__The problem__:
For the data below, retype word for word the lines from the one containing "[![Buy me a" through the one containing "cell, they die."; drop the pictures.

Data section Start Marker

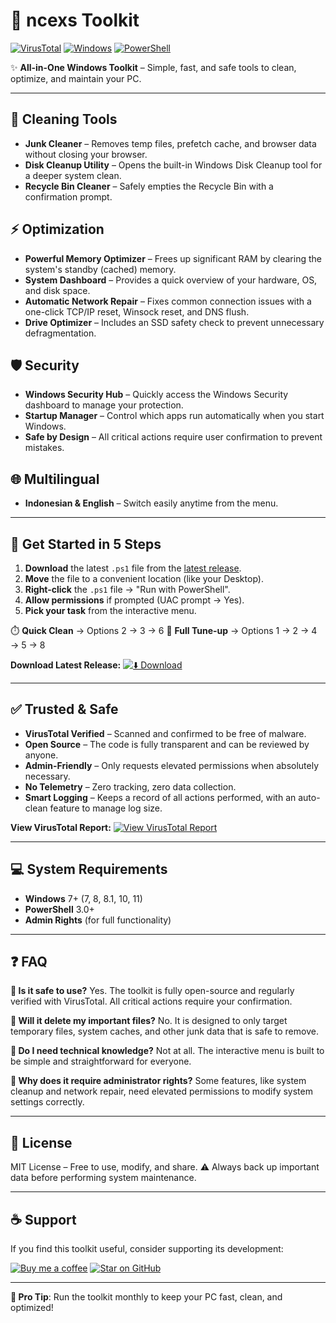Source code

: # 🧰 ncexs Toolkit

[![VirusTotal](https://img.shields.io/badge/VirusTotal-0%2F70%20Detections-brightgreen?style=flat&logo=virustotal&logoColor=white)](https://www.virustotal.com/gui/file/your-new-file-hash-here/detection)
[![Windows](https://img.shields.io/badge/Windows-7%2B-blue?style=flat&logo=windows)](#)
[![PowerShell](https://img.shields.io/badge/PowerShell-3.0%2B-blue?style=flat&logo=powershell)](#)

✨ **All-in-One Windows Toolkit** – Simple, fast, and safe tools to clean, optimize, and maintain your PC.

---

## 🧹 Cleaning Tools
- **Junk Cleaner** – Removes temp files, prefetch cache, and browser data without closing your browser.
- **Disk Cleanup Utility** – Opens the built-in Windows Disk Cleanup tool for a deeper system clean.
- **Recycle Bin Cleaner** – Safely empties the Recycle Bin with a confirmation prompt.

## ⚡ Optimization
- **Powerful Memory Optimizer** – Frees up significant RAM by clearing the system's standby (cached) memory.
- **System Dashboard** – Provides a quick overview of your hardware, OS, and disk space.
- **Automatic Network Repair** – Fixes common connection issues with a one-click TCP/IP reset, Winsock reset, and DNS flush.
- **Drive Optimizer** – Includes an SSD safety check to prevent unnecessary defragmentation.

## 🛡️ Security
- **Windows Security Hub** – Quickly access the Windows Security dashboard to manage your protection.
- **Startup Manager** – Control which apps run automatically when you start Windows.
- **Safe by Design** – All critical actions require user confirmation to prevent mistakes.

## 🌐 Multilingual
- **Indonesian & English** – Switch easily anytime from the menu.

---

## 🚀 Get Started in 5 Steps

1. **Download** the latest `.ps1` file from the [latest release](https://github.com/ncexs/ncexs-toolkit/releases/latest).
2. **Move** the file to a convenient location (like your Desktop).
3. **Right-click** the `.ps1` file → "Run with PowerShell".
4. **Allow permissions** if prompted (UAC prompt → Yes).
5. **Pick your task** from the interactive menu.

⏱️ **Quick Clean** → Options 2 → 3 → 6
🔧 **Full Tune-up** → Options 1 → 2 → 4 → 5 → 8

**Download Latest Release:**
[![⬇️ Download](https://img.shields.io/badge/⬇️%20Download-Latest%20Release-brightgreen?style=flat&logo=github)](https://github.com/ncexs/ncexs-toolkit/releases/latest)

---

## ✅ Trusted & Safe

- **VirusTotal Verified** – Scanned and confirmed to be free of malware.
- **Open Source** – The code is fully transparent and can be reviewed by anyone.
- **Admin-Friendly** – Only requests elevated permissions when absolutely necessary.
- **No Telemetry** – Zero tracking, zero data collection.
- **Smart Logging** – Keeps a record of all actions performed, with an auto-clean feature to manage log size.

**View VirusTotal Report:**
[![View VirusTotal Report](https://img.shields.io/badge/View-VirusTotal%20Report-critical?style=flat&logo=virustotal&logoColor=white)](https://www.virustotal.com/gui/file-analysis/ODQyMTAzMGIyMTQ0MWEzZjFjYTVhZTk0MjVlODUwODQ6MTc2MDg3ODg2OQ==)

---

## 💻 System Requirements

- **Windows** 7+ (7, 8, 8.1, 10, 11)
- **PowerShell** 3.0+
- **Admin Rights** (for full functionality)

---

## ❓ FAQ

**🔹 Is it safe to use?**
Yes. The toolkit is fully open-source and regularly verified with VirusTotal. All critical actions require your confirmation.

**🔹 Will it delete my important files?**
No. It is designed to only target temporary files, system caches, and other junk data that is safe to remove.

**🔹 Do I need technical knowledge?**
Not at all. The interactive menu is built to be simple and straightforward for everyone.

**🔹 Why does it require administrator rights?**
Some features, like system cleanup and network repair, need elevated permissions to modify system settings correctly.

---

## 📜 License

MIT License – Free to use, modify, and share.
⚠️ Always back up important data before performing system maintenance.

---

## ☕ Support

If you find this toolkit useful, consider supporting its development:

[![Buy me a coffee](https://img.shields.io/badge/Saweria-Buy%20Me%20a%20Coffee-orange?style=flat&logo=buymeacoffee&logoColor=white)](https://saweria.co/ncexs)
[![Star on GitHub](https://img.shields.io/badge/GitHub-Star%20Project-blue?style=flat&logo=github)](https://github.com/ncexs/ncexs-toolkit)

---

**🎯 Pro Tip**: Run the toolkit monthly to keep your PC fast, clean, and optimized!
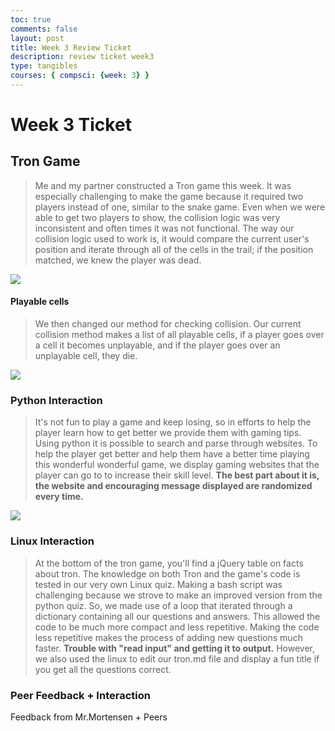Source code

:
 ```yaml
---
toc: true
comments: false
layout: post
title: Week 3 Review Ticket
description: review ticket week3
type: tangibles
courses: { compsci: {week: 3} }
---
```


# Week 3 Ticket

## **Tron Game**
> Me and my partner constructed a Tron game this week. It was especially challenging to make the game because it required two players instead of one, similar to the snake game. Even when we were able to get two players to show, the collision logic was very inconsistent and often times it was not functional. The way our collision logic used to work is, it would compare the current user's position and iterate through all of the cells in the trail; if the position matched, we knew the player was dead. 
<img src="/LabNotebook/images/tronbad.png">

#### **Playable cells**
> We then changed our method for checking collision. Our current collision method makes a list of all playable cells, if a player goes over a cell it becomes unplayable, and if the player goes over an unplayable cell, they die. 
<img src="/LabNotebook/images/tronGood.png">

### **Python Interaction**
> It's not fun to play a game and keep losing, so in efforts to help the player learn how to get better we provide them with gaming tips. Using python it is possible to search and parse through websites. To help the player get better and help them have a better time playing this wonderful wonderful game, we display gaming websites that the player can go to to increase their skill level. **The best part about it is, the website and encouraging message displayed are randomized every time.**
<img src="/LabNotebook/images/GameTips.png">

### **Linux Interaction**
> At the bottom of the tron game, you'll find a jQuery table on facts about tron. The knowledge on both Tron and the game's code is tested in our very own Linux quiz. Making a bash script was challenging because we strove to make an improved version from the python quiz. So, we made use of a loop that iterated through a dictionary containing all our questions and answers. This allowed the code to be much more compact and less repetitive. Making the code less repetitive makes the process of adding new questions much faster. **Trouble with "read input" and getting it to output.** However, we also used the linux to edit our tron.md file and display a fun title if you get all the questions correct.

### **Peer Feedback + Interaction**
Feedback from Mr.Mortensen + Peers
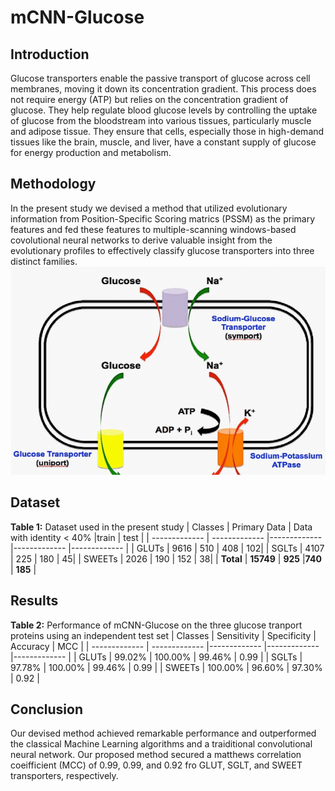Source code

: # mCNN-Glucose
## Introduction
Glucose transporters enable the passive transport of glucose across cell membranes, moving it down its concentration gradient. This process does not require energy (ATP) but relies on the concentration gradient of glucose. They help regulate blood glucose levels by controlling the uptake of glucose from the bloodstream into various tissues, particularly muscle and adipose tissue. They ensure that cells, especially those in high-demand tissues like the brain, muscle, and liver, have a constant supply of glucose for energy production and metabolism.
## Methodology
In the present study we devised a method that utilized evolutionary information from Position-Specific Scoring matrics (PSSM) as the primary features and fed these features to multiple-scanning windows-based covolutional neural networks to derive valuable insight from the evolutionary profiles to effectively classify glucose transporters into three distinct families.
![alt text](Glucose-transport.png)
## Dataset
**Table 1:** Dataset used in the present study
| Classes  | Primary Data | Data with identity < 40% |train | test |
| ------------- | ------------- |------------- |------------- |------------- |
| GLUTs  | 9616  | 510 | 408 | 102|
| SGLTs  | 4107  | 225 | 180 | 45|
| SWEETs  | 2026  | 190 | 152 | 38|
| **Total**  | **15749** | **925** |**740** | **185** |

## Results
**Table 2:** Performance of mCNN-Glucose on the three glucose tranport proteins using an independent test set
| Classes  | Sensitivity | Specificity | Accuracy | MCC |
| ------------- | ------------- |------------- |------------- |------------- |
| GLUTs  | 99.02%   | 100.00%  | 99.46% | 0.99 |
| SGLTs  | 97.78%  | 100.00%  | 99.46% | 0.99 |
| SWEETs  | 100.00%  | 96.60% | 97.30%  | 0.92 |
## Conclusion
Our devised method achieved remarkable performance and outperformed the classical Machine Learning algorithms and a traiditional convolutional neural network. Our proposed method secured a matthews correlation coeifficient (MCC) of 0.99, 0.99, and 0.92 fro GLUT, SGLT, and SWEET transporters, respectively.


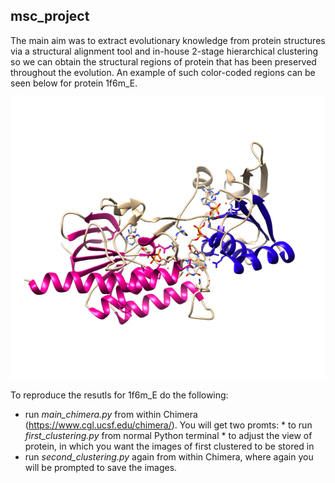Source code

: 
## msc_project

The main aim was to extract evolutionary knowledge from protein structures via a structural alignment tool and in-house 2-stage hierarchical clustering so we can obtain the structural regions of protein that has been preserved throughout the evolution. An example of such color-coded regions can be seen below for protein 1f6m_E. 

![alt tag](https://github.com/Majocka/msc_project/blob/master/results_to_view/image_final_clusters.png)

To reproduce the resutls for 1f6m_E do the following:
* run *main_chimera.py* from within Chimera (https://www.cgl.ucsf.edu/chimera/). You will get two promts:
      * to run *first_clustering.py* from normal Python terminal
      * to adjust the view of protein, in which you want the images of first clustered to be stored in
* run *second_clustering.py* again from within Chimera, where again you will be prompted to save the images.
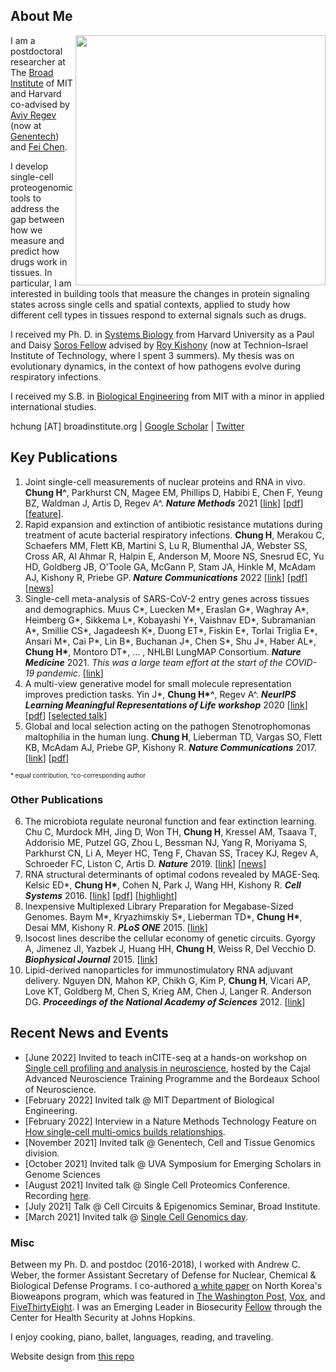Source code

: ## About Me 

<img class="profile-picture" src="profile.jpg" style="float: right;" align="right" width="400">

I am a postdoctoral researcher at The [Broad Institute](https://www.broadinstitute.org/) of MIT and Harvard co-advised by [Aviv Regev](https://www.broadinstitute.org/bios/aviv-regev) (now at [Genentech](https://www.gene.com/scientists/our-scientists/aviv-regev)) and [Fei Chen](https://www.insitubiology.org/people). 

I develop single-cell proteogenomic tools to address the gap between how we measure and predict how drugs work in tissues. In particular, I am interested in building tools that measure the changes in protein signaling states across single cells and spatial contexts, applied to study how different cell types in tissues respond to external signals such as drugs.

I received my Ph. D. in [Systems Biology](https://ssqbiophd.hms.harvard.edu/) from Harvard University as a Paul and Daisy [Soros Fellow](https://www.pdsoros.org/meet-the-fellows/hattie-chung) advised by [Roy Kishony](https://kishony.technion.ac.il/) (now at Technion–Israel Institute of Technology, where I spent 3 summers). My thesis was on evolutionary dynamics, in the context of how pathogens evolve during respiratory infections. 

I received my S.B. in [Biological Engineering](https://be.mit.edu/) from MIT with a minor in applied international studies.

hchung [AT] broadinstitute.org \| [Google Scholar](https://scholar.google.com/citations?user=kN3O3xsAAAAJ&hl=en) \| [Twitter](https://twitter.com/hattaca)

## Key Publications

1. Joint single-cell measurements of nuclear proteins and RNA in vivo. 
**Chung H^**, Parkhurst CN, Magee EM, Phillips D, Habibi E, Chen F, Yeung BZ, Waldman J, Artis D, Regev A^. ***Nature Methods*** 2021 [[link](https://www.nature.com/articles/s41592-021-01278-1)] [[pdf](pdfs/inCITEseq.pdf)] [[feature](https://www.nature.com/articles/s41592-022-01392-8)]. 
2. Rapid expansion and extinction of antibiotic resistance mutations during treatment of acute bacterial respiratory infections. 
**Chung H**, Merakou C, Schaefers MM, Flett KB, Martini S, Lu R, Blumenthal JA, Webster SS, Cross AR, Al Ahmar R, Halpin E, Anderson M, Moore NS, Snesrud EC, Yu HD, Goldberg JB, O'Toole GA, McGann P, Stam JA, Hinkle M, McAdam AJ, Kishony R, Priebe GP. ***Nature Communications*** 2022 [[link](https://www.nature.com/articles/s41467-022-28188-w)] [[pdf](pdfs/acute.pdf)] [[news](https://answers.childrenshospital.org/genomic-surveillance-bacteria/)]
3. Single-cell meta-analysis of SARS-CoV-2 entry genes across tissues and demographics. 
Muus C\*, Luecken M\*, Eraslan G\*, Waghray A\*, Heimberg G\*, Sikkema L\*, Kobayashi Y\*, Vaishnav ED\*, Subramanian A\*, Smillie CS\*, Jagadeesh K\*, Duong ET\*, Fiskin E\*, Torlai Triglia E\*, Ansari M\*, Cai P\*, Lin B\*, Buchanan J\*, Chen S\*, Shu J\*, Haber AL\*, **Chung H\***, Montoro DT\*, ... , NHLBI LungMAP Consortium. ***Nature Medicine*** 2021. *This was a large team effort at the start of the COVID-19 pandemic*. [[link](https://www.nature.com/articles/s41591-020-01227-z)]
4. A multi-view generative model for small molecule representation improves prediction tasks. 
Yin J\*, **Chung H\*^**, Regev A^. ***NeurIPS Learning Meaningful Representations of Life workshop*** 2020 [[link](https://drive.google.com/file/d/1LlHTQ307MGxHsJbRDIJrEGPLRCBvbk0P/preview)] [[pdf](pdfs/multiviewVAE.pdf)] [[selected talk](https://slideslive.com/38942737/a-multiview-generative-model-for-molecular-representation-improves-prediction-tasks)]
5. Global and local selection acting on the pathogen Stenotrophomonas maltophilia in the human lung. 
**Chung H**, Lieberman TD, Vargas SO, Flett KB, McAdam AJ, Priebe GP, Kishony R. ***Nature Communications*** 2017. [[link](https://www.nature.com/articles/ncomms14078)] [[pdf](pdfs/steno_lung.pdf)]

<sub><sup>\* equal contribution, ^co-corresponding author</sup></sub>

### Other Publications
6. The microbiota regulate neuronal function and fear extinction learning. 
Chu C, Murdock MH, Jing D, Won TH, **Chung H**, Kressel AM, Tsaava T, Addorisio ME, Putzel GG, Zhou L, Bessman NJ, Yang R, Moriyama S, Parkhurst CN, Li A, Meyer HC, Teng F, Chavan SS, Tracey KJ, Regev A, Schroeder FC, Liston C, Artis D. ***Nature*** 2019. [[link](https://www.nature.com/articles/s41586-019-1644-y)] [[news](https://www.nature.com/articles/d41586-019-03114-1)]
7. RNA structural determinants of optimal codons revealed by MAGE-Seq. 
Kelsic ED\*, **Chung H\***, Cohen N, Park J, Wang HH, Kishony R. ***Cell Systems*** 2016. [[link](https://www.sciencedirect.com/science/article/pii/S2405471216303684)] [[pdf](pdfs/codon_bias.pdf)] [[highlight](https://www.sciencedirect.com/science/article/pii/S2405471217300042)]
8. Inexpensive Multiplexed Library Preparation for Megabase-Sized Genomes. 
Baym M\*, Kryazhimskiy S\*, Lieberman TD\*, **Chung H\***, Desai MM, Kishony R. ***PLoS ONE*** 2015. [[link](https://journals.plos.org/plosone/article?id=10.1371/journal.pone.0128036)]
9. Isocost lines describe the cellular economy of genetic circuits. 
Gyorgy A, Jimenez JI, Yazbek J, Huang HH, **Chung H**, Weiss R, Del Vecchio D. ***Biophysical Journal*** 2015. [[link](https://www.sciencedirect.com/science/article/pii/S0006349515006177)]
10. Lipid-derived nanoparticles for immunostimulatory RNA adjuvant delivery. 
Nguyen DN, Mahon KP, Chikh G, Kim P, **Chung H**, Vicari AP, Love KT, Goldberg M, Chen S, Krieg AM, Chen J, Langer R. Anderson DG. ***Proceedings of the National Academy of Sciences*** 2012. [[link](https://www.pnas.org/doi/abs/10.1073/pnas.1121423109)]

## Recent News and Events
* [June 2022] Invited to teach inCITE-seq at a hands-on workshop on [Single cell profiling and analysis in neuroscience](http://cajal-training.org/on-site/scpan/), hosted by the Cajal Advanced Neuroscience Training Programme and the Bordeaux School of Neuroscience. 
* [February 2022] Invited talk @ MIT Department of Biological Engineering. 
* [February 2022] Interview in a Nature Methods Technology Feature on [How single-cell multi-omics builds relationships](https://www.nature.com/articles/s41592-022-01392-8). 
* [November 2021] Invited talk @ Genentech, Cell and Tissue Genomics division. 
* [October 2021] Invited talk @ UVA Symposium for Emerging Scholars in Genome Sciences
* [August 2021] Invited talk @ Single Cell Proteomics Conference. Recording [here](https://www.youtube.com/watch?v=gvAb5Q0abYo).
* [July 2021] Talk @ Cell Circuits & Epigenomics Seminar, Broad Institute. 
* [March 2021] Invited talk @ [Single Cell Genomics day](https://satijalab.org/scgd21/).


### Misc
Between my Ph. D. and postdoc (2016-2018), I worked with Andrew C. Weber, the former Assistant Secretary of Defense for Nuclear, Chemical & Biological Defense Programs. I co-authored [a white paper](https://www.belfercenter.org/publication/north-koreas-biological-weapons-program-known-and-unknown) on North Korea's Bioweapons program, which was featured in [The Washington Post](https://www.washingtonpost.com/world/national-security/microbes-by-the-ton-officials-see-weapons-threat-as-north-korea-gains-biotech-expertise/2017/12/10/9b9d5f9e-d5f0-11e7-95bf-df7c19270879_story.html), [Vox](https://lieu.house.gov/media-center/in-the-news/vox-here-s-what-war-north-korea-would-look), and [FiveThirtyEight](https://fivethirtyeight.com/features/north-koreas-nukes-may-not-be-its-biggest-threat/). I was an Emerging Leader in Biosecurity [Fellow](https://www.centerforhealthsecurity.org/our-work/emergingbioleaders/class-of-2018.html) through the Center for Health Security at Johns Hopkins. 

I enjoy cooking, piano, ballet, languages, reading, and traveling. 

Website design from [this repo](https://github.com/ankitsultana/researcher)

Data section End Marker

__Result below__:
[![Buy me a coffee](https://img.shields.io/badge/Saweria-Buy%20Me%20a%20Coffee-orange?style=flat&logo=buymeacoffee&logoColor=white)](https://saweria.co/ncexs)
[![Star on GitHub](https://img.shields.io/badge/GitHub-Star%20Project-blue?style=flat&logo=github)](https://github.com/ncexs/ncexs-toolkit)

---

**🎯 Pro Tip**: Run the toolkit monthly to keep your PC fast, clean, and optimized!
Source code

:
 ```yaml
---
toc: true
comments: false
layout: post
title: Week 3 Review Ticket
description: review ticket week3
type: tangibles
courses: { compsci: {week: 3} }
---
```


# Week 3 Ticket

## **Tron Game**
> Me and my partner constructed a Tron game this week. It was especially challenging to make the game because it required two players instead of one, similar to the snake game. Even when we were able to get two players to show, the collision logic was very inconsistent and often times it was not functional. The way our collision logic used to work is, it would compare the current user's position and iterate through all of the cells in the trail; if the position matched, we knew the player was dead. 
<img src="/LabNotebook/images/tronbad.png">

#### **Playable cells**
> We then changed our method for checking collision. Our current collision method makes a list of all playable cells, if a player goes over a cell it becomes unplayable, and if the player goes over an unplayable cell, they die. 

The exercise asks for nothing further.